Carta de Fernando Sabino para Clarice Lispector – Nova York, 10 de junho de 1946

“Tenho feito descobertas importantes, por exemplo: o pecado é simplesmente tudo o que Cristo não fez. Tenho conhecido sujeitos famosos, por exemplo: Duke Ellington. Tenho tido muita saudade de minha filha. Tenho tido muito pouco dinheiro. Tenho tido muitas oportunidades de ficar calado. Tenho tido muita decepção com os Correios. Tenho tido cansaço, saudade e calma. Tenho bebido muito, muito, muito. Tenho lido os suplementos dominicais. Tenho tido vontade de voltar. Tenho escrito muitas cartas para você. Tenho dormido muito pouco. Tenho xingado muito o Getúlio. Tenho tido muito medo de morrer. Tenho faltado muita missa aos domingos. Tenho tido muita pena de Helena ter se casado comigo. Tenho tido dor de dente. Tenho certeza que não volto mais. Tenho contado muito nos dedos. Tenho franzido muito o sobrolho. Tenho falado muito com os meus botões. Tenho tido muita vontade de brincar. Tenho feito muitas manifestações de apreço ao Senhor Diretor. Clarice, estou perdido no meio de tantos particípios passados.”

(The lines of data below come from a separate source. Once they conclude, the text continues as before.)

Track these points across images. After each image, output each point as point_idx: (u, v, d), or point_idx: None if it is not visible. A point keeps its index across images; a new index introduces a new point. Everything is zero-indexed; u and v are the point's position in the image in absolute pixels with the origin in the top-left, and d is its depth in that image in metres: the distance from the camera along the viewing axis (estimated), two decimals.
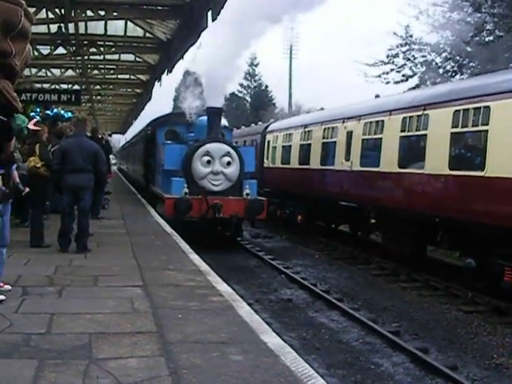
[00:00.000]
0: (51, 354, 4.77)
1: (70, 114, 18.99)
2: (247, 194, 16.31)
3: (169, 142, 18.32)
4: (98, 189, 11.79)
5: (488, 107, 10.88)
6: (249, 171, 17.21)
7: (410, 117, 13.56)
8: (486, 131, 10.88)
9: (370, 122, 15.55)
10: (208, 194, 15.80)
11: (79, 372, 4.40)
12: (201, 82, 17.22)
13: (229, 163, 16.23)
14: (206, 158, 16.07)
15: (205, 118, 16.89)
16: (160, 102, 27.65)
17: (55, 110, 17.24)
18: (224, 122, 18.36)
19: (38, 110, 17.77)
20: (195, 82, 17.84)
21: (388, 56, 26.67)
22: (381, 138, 14.86)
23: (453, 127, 11.86)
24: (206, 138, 16.45)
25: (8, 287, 6.93)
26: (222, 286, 7.80)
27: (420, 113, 13.13)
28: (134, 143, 33.70)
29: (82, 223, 10.30)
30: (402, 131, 13.84)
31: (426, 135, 12.85)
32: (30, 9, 1.88)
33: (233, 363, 4.73)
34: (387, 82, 27.11)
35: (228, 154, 16.27)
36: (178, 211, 15.34)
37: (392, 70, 26.81)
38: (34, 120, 6.48)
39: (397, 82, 26.84)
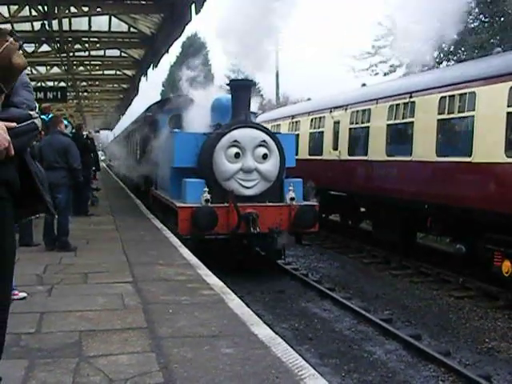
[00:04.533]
0: (41, 353, 4.76)
1: (66, 122, 18.88)
2: (292, 199, 12.13)
3: (177, 130, 13.55)
4: (78, 186, 11.69)
5: (473, 93, 10.91)
6: (290, 166, 12.97)
7: (397, 104, 13.57)
8: (473, 117, 10.91)
9: (357, 111, 15.55)
10: (238, 200, 11.61)
11: (69, 370, 4.39)
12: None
13: (265, 156, 11.96)
14: (234, 150, 11.85)
15: (225, 96, 13.04)
16: (147, 97, 27.30)
17: (51, 115, 17.08)
18: None
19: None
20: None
21: (374, 47, 26.67)
22: (368, 127, 14.87)
23: (439, 114, 11.90)
24: (231, 123, 12.19)
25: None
26: (213, 280, 7.80)
27: (406, 100, 13.14)
28: (129, 134, 27.35)
29: (58, 221, 10.29)
30: (389, 119, 13.84)
31: (412, 122, 12.88)
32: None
33: (224, 356, 4.73)
34: (376, 74, 27.11)
35: (264, 143, 12.00)
36: (197, 226, 11.31)
37: (381, 62, 26.81)
38: None
39: (386, 74, 26.82)
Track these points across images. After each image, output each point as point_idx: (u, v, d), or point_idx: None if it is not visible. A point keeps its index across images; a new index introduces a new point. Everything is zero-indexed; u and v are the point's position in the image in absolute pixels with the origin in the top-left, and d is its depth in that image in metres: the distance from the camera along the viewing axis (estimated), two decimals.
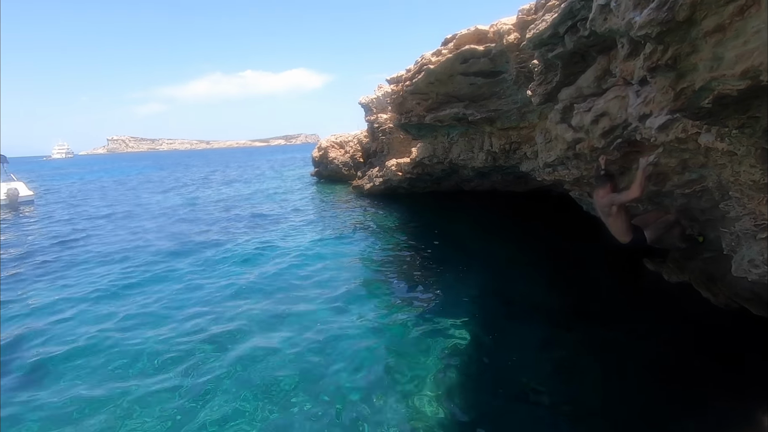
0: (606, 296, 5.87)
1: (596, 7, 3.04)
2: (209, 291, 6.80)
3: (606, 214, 4.52)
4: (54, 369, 4.66)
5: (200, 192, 21.84)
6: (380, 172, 16.20)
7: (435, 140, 12.28)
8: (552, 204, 11.17)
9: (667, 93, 2.42)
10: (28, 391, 4.24)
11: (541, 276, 6.72)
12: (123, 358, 4.78)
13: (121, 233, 11.77)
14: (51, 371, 4.62)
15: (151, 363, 4.66)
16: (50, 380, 4.45)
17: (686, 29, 2.01)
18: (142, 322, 5.69)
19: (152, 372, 4.48)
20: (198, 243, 10.10)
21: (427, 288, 6.63)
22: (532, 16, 6.25)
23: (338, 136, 22.26)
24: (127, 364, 4.66)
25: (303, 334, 5.19)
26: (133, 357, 4.80)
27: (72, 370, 4.62)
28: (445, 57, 8.53)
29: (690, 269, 5.58)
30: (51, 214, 16.20)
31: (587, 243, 7.05)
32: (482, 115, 8.96)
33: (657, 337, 4.66)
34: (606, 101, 4.63)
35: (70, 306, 6.39)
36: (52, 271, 8.36)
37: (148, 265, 8.37)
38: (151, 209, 16.17)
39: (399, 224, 11.34)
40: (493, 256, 7.94)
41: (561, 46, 5.00)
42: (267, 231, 11.15)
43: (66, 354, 4.93)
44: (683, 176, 4.30)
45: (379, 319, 5.55)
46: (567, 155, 6.07)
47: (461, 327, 5.16)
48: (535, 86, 6.09)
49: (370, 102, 18.77)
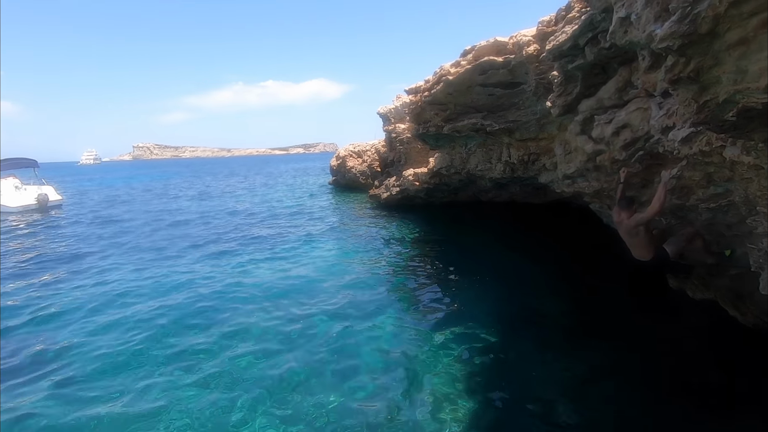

Carta de Fernando Sabino para Clarice Lispector – Nova York, 6 de julho de 1946

“Viver devagar é que é bom, e entreviver-se, amando, desejando e sofrendo, avançando e recuando, tirando das coisas ao redor uma íntima compensação, recriando em si mesmo a reserva dos outros e vivendo em uníssono. Isso é que é viver, e viver afinal é questão de paciência.”